Where does the hash come from?
Every git repository, even an empty repository will contain the hash. This
can be verified with git show
:
$ git show 4b825dc642cb6eb9a060e54bf8d69288fbee4904
tree 4b825dc642cb6eb9a060e54bf8d69288fbee4904
So where does this hash come from? Well internally Git keeps track of a few different object types. The most fundamental object is a blob which represents file content. Blobs are then referenced by tree objects which represent directories and commit objects reference tree objects. The diagram below gives a quick overview of this:
The diagram above is taken from Pro Git and licensed under the Creative Commons Attribution-NonCommercial-ShareAlike 3.0 Unported license.
Note: the Git Internals chapter from Pro Git has more info on objects if you're still curious.
So how does the hash fit in? Well it's actually the hash of an empty tree.

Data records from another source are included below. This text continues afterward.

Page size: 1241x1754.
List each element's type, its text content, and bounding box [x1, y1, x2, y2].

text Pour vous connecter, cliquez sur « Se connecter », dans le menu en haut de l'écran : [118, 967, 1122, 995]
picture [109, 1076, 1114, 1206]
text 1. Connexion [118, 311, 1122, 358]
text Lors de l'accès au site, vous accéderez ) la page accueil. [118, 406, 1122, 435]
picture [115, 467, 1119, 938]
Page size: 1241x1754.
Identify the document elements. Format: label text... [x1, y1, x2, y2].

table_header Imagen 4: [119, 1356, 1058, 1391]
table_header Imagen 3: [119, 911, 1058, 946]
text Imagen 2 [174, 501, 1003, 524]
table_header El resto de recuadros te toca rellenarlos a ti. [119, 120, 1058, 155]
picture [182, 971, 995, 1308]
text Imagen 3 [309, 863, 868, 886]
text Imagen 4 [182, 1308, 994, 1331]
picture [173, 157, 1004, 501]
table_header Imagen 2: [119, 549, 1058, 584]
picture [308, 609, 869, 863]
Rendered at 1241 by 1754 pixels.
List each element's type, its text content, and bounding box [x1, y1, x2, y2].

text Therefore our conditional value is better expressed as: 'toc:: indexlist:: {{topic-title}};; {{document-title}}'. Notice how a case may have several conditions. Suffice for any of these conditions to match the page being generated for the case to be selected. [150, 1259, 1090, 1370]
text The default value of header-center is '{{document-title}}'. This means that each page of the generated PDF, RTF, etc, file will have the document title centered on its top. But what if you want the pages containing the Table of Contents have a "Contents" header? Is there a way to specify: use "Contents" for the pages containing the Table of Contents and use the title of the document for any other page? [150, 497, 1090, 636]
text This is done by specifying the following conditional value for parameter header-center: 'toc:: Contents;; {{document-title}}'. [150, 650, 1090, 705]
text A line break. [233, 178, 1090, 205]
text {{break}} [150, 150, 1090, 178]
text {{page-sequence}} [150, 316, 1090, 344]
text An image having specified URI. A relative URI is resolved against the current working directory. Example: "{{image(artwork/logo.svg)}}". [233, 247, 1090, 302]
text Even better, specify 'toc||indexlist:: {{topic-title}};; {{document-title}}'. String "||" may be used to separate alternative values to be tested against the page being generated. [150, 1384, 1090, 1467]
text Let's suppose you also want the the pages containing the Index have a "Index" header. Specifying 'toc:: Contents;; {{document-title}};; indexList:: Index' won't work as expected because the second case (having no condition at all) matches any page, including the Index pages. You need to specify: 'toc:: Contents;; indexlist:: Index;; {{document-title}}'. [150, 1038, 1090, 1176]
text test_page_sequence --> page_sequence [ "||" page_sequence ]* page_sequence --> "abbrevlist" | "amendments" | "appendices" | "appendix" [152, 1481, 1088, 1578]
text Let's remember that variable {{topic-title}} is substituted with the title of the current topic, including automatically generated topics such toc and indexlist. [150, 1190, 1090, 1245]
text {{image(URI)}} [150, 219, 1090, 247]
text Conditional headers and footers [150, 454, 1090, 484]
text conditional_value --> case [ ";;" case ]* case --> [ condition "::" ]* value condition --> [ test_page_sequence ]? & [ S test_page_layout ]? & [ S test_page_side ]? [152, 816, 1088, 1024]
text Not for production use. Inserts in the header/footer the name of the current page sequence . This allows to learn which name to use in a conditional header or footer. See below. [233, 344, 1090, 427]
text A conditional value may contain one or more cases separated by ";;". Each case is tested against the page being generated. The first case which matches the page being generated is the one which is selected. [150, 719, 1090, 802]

This can be verified by creating a object hash for either /dev/null
of an
empty string:
$ git hash-object -t tree /dev/null
4b825dc642cb6eb9a060e54bf8d69288fbee4904
$ echo -n '' | git hash-object -t tree --stdin
4b825dc642cb6eb9a060e54bf8d69288fbee4904
Using the hash
The empty tree hash is often used with git diff. For example
if you wanted to check for whitespace errors in a directory, you could use the
--check
option and compare HEAD
against the empty tree:
$ git diff $(git hash-object -t tree /dev/null) HEAD --check -- po
po/ca.po:7: trailing whitespace.
+# Terminologia i criteris utilitzats
po/ru.po:4: trailing whitespace.
+#
The empty tree hash is also very useful when writing git hooks. A fairly common pattern is to validate new commits before accepting them with code similar to the following:
for changed_file in $(git diff --cached --name-only --diff-filter=ACM HEAD)
do
if ! validate_file "$changed_file"; then
echo "Aborting commit"
exit 1
fi
done
This works fine if there are previous commits, however the HEAD reference will not exist if no commits have been made. To get around this the empty tree hash can be used when checking the initial commit:
if git rev-parse --verify -q HEAD > /dev/null; then
against=HEAD
else
# Initial commit: diff against an empty tree object
against="$(git hash-object -t tree /dev/null)"
fi
for changed_file in $(git diff --cached --name-only --diff-filter=ACM "$against")
do
if ! validate_file "$changed_file"; then
echo "Aborting commit"
exit 1
fi
done